In just 15 years, most of the palomino had been replaced with verdejo. Riscal wanted to introduce another variety, in addition to some viura/macabeo brought from Rioja, to give the region a little more varietal diversity and make it possible to produce several types of wine, and the Bordeaux-trained Hurtado then brought sauvignon. (A little barrel-fermented verdejo is now made by Riscal and others, but over 95% of the region's production remains true to Riscal's original idea four decades ago: crisp unoaked whites.)

There are three sub-appellations: Rueda Verdejo (the top one), Rueda Sauvignon and plain Rueda (for blends). But the supremacy of verdejo is unchallenged: vineyard surface in the region is 9,140 hectares of verdejo (83%), 1,017 ha of viura (9.2%), 686 ha of sauvignon (6.2%) and 170 ha of palomino (1.6%).

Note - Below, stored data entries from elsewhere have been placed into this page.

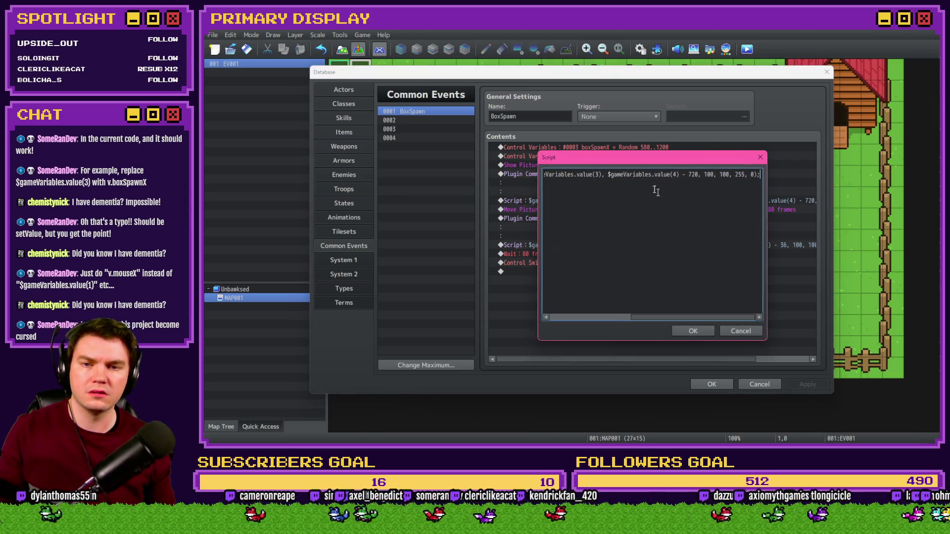
pyautogui.doubleClick(593, 177)
pyautogui.press('Home')
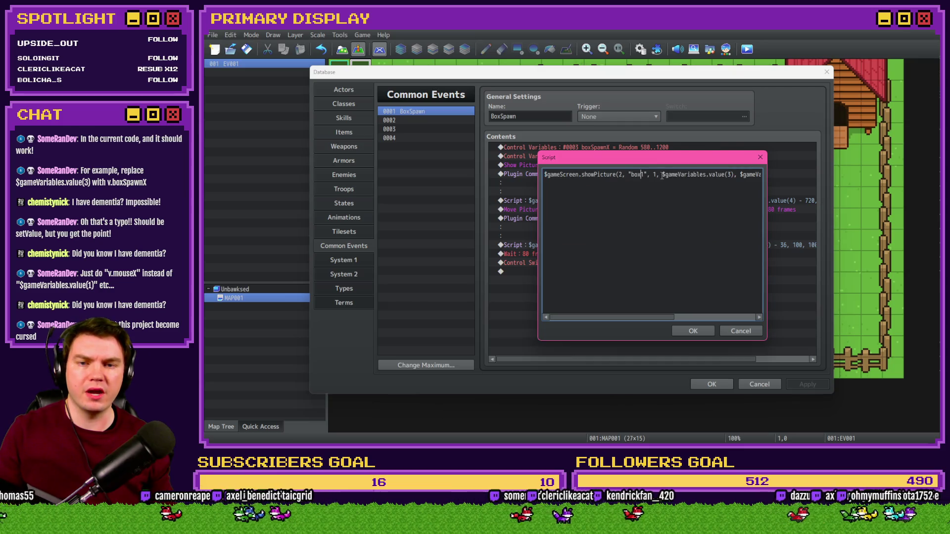
pyautogui.write('1')
pyautogui.moveTo(663, 174); pyautogui.dragTo(736, 175)
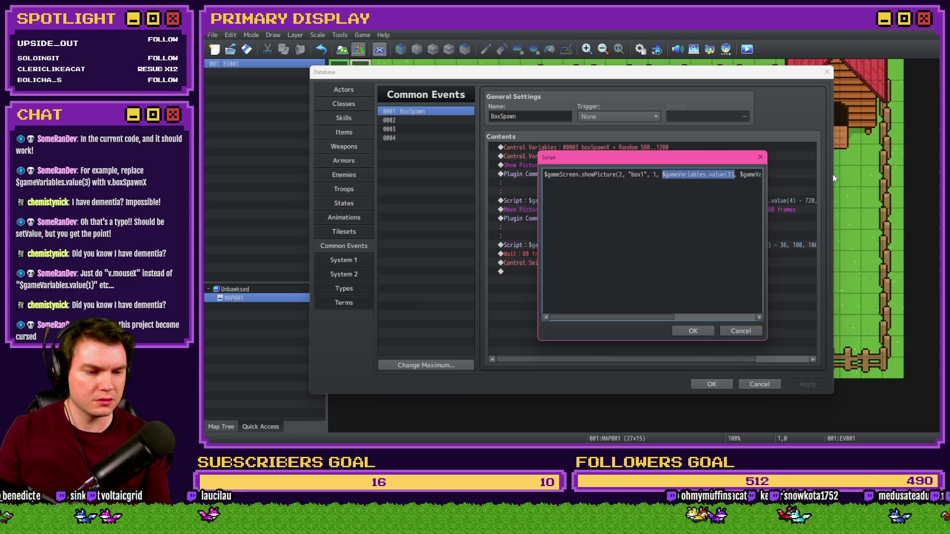
pyautogui.write('v.b')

Then there is a small surface of red grapes (the Rueda DO now admits reds too.)

As for Angel Rodríguez Vidal, now 82, he made his first vintage under the Martinsancho brand 30 years ago, in 1981. He sells very little of it in Spain, as he has been very successful on international markets, particularly the US. He still says he is happy for two momentous decisions in his life: first, his refusal 50 years ago to uproot the Martinsancho plot as his father wanted him to (because its yield had become too low); then, his co-operation with Riscal, "a company which turned so many poor Rueda growers into prosperous ones."
 
Thanks, guys. We have too few good vignerons making their own wine in Spain (as opposed to co-ops or large companies), and it's always good to bring them to the fore - and hope their numbers grow.
 
For Victor:

"The occasional dry fortified, oxidized Dorado wine is still encountered, although these wines are a dying style in a region energized by freshness, and are not often encountered outside Spain."

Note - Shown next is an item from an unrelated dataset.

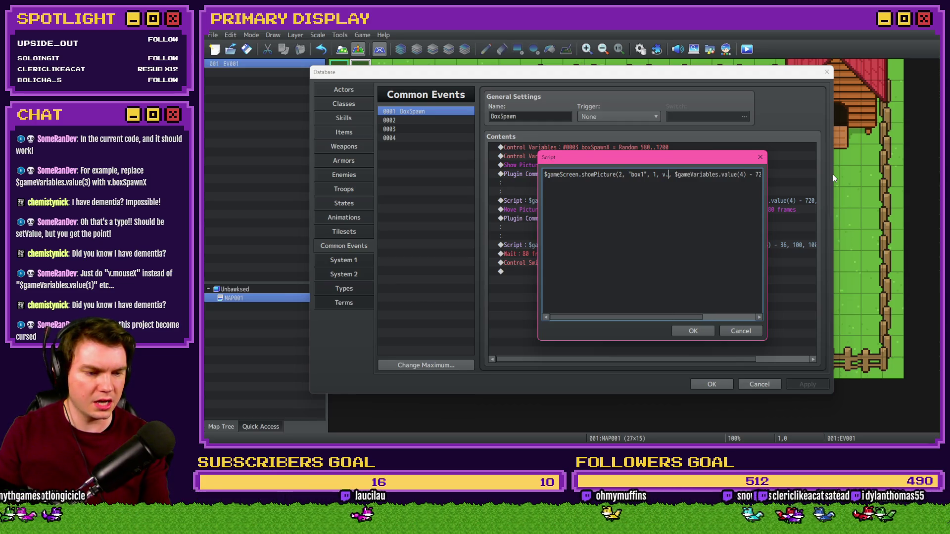
pyautogui.write('oxSpawnX')
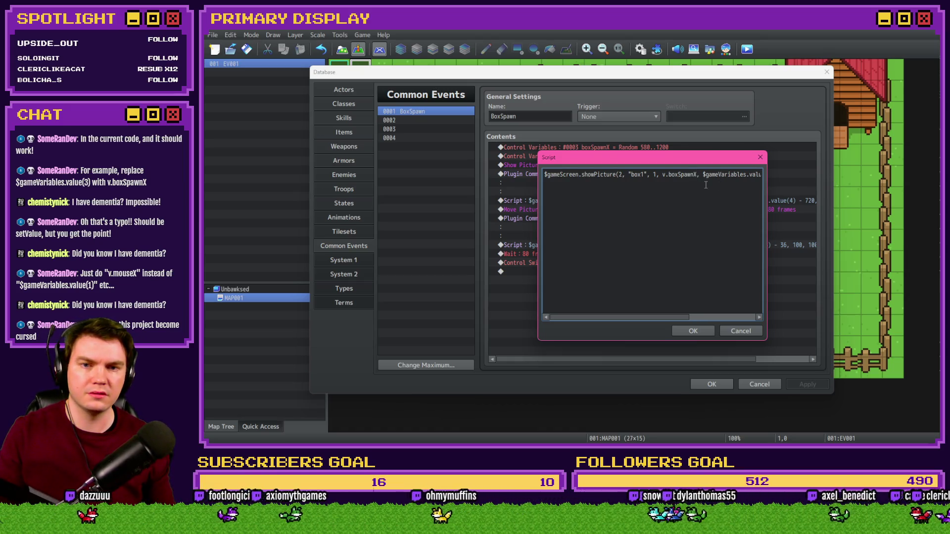
pyautogui.press('BackSpace')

This is a quote from the Guild of Sommeliers study guide on Rueda. Do such wines still exist? Does anyone make a good one? Have you heard of them?
 
A little pálido and dorado (fino and amontillado would be the comparisons) is still made, including some from verdejo. It's interesting to note that 'blanco de La Nava', or old-style Rueda, remains the favorite white wine, sold in bulk, in bars and inns throughout the Cantabria region, about 100 miles north of Rueda, on the Atlantic ocean.

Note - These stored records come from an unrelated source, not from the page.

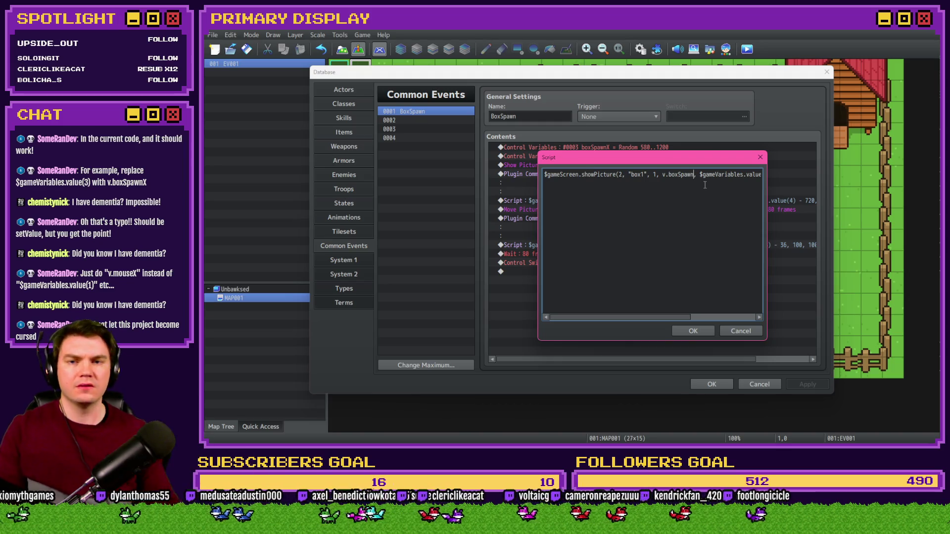
pyautogui.moveTo(662, 160); pyautogui.dragTo(660, 168)
pyautogui.write('X')
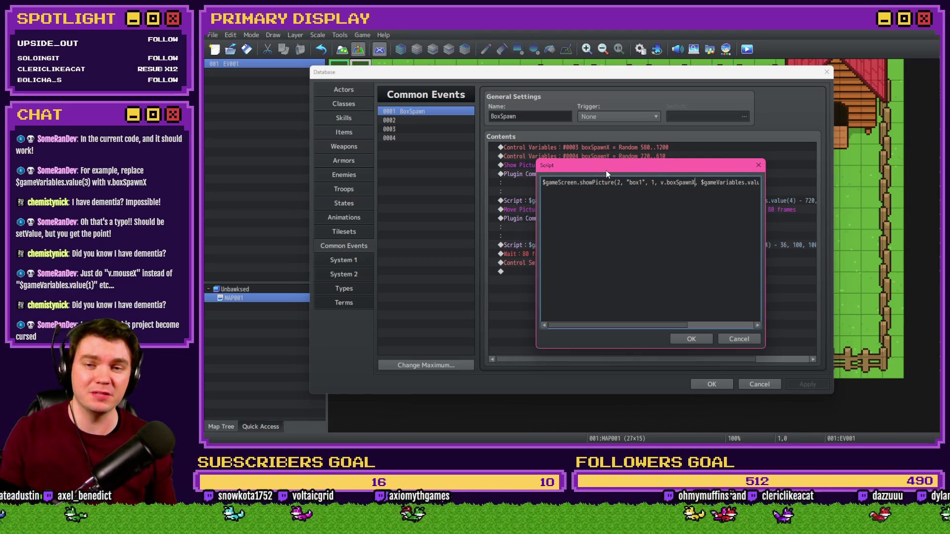
# Step: Replace the second lookup with v.boxSpawnY and confirm the edited script
pyautogui.moveTo(661, 182)
pyautogui.mouseDown()
pyautogui.moveTo(771, 184)
pyautogui.moveTo(663, 183)
pyautogui.moveTo(680, 185)
pyautogui.mouseUp()
pyautogui.write('v.boxSpawnX')
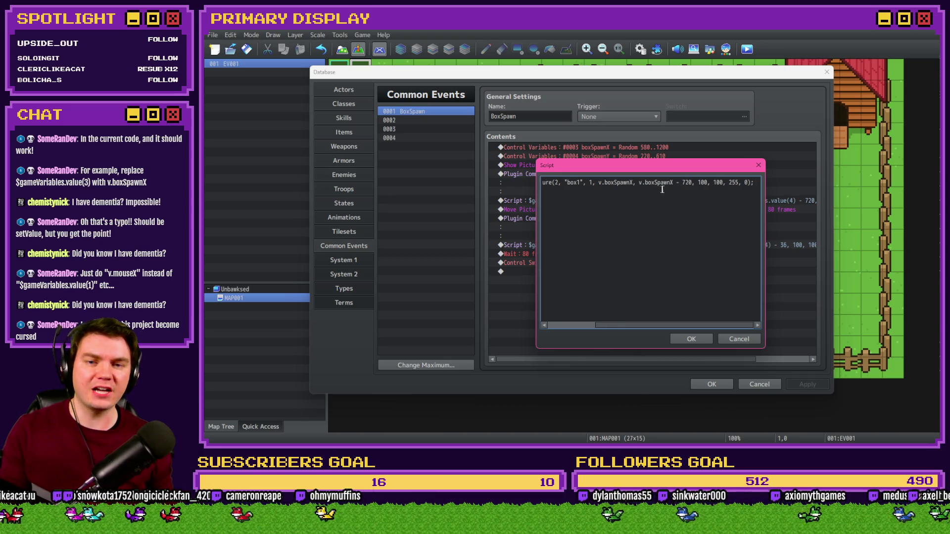
pyautogui.press('BackSpace')
pyautogui.write('Y')
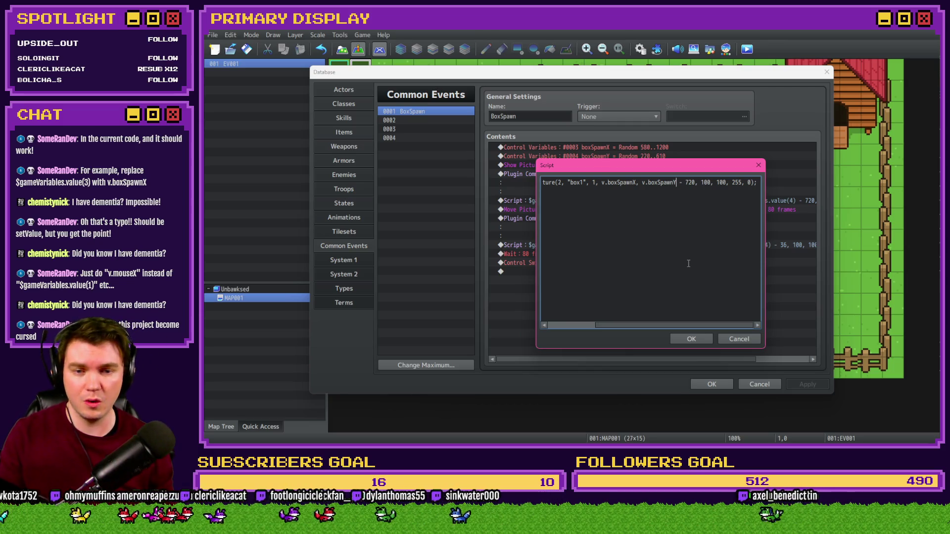
pyautogui.click(696, 339)
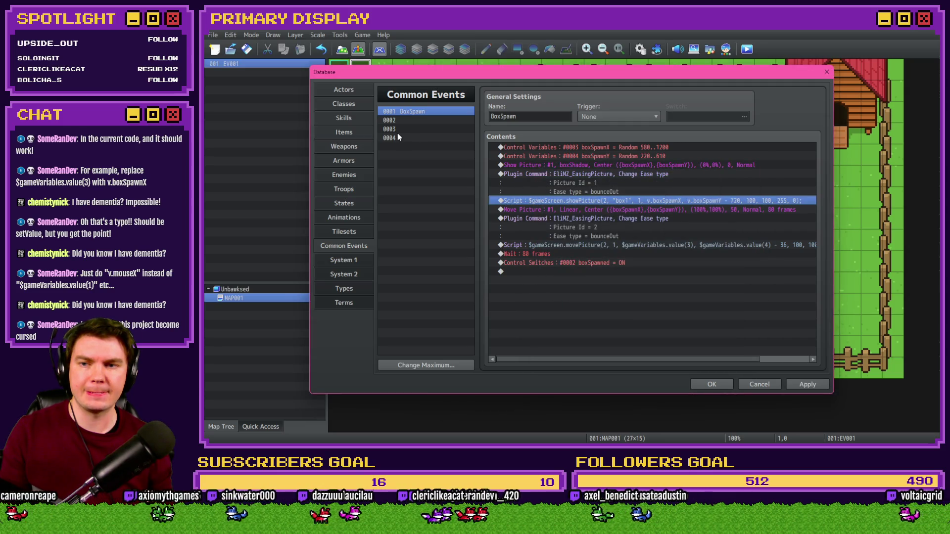
# Step: Move BoxSpawn from common event slot 0001 to 0002, leaving 0001 empty
pyautogui.click(806, 384)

There, you can still find a couple of companies like Hijo de Martín Sánchez, in Cabezón de la Sal, which for 150 years has been aging La Nava wines under 'flor', Saccharomyces veils as in Jerez. The cooler, humid climate of Cantabria makes this easier than in Rueda proper. The wines are pleasant, like fatter, less refined versions of dry sherry. I see on their web site that Martín Sánchez also ages the only 100% verdejo 'pálido' now made.